Our FAQ


Frequently asked questions about alternative business funding.

What are the Differences Between a Secured and Unsecured Loan?


A secured loan uses your personal or business assets as collateral for the amount of money you are borrowing from a lender. An unsecured loan doesn’t do this, but will probably charge you higher interest in order to offset the cost of borrower default. P2P/B2B loans are typically unsecured, but there are exceptions.

Why Do Businesses Prefer Unsecured Loans


Obviously, a business wants the loan that isn’t a threat to their assets in the event that they default. The alternative lending market is built around the needs of borrower, so the loans are typically unsecured. There are lots of other reasons why P2P/B2B is better for businesses than traditional loans, but this is one of the best.


When Did the Business Loan P2P Market Begin?


The small, alternative business loan market emerged after the financial crisis of 2008, though there were versions of it that existed before. In the economic climate of the day, businesses needed financing, but many traditional lenders weren’t providing loans, at least not to very qualified candidates. With faster networking and internet speeds, P2P was an idea whose time had come.

What Are Differences Between P2P and Quick Loan Companies like EZBob?


P2P stands for “Peer to Peer”, referring to loans that are given from individuals to other individuals, through an online broker. Because this model takes out the middleman (the banks and their shareholders), these loans can be granted faster and often with better terms for borrower and lender. Companies like EZBob have private investors, but provide the same sort of fast, easy loans to qualified candidates. They do not provide a forum within which individual investors can lend money.

What are the Differences Between Cash Advance and a Loan?


  • These are two different lending models that exist in the P2P/B2B E-commerce industry. Cash Advances are short term loans paid off in a couple of ways. Some are repaid with a percentage of daily credit sales. More frequently, advances are given to a borrower against a line of credit, paid off as invoices from outside clients are paid. More cash can be advanced at any time, each advance acting like a mini loan.
  • Regular Business Loans in P2P are lump sums given to qualifying businesses and paid off at X APR for X months or years.
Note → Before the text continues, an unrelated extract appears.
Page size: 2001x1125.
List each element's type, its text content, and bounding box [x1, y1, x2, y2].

The terms are generally longer and the loan amounts greater than are typically seen with Cash Advances.

Where Can I Find Feedback and User Reviews About P2P Lending Companies?
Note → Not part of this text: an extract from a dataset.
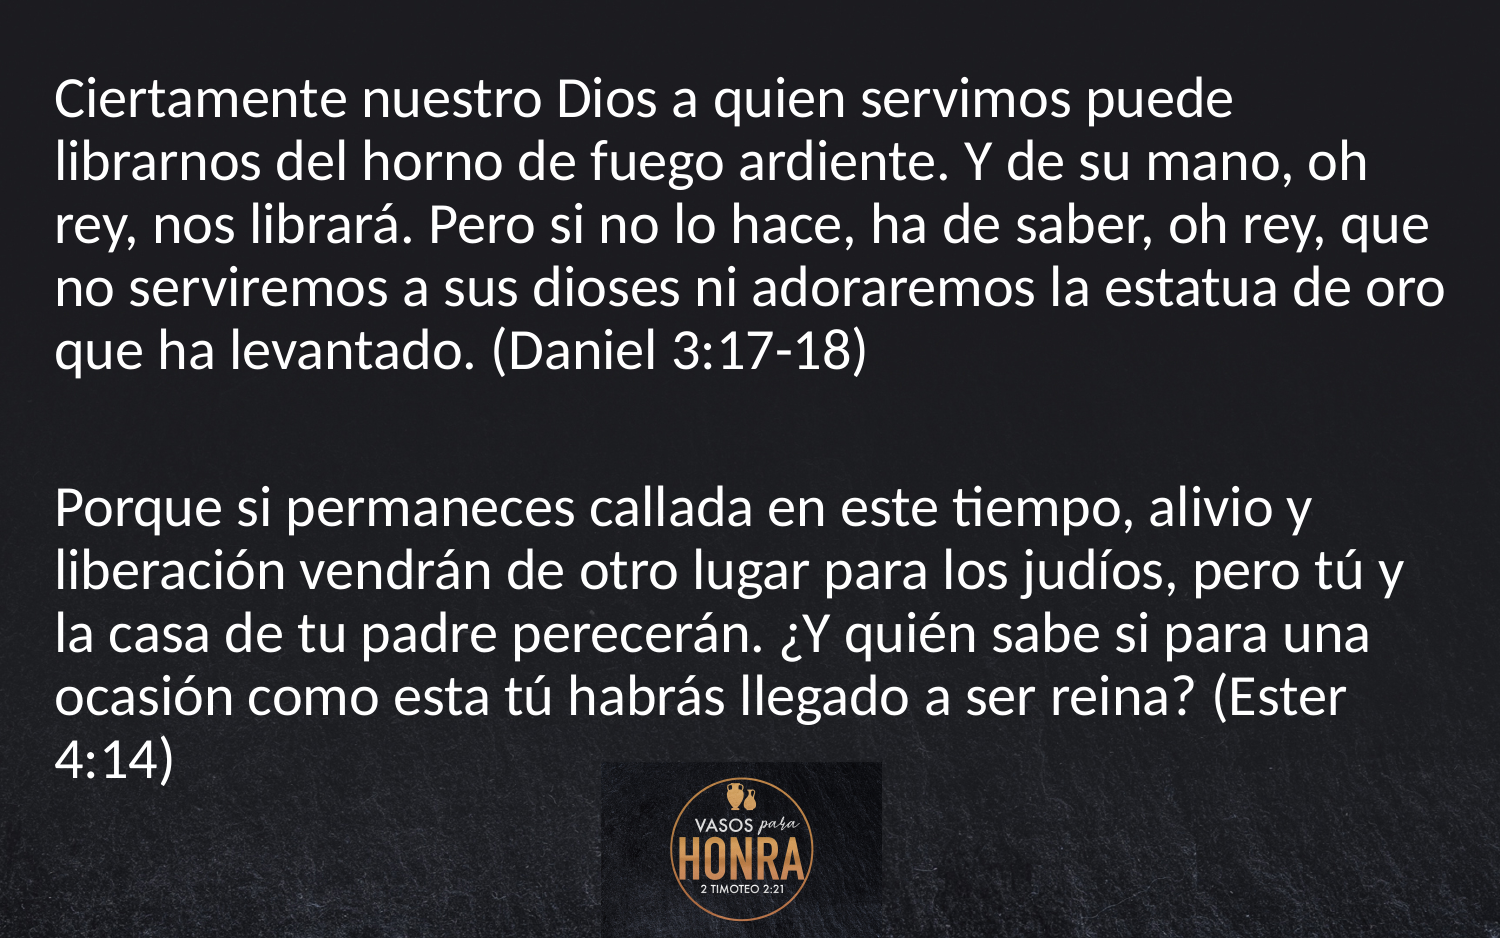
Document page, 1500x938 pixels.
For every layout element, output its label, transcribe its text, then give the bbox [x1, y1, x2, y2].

Larger companies like ZOPA and RateSetter have a lot of formal press that can be found with a quick Google search. Individual customer reviews can be found on sites like TrustPilot and ReviewCentre. Potential borrowers are encouraged to look at user reviews as well as journalistic coverage when considering a new P2P/B2B lender. Sometimes these sources are not in agreement, but together they generally paint a clear picture of each company’s reputation and credibility.
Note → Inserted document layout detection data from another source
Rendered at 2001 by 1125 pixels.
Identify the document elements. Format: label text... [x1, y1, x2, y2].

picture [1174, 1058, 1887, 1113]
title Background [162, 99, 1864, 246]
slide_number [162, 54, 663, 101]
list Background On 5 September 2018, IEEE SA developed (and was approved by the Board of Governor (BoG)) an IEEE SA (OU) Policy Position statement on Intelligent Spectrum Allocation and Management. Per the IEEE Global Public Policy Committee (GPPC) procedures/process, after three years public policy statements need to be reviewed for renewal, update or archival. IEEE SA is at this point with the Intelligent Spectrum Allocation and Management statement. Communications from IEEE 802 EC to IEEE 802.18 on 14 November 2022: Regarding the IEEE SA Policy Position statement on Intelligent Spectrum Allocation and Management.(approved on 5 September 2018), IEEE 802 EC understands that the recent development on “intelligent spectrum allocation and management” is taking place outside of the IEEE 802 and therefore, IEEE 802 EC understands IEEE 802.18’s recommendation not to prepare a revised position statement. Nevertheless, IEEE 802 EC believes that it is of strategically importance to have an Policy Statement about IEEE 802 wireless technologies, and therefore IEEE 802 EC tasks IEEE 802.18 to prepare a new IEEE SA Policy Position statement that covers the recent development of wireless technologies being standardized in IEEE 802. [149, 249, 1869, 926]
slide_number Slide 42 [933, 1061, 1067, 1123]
What Does This Site Do, and How is Each Company Reviewed?


We look at prominent P2P/B2B lenders and do a lot of research about each. We look at how customers feel about the application and approval process, and about their ability to understand the terms and pay them off as planned. We look at the rates at which lenders issue loans, as well as their reputation within the industry. After reading one of our reviews, a reader will understand whether or not each company is a good option to pursue when seeking a business loan.

Is P2P/B2B Financing Expensive?


Yes and No. The answer will depend entirely upon the company issuing the loan and the qualifications of the borrower. Many borrowers find loans with very low interest and excellent terms through P2P/B2B lenders, but others find the rates very high, usually due to poor credit.

How Long Do I Wait For Funding After Being Approved?


This will depend on the policies of the company issuing your loan. Some take hours or even a couple of days to analyze your company health and your ability to responsibly take on debt. Others use instantly accessible data to quickly determine your business creditworthiness, and can approve and issue funding in 20 minutes or less. Some B2B companies make speed their #1 selling point.

What Are the Risks of Using P2P/B2B Lenders?


Generally, P2P/B2B companies are responsible and credible. But some aren’t. For this reason, we always highlight credibility in our reviews, as the industry is not free of usurious practices. Such companies may have confusing policies, specifically regarding interest rates, repayment policies, and fee structures. Even among fully legitimate lenders, APRs may be very high, making long term loans too expensive for some borrowers. In all cases, terms must be followed in order to incur no additional fees or higher rates, but can usually be paid off early

Is this Model Widely Used and Trustworthy?


Yes. This E-commerce lending model is the fastest growing in the financing industry. In the UK, P2P/B2B lenders are regulated by the FCA, the SEC in the United States. A few minutes of research (as well as our own reviews) will give you a good sense of the reliability of individual companies, but the industry at large issues billions of pounds in loans, annually, and is expanding.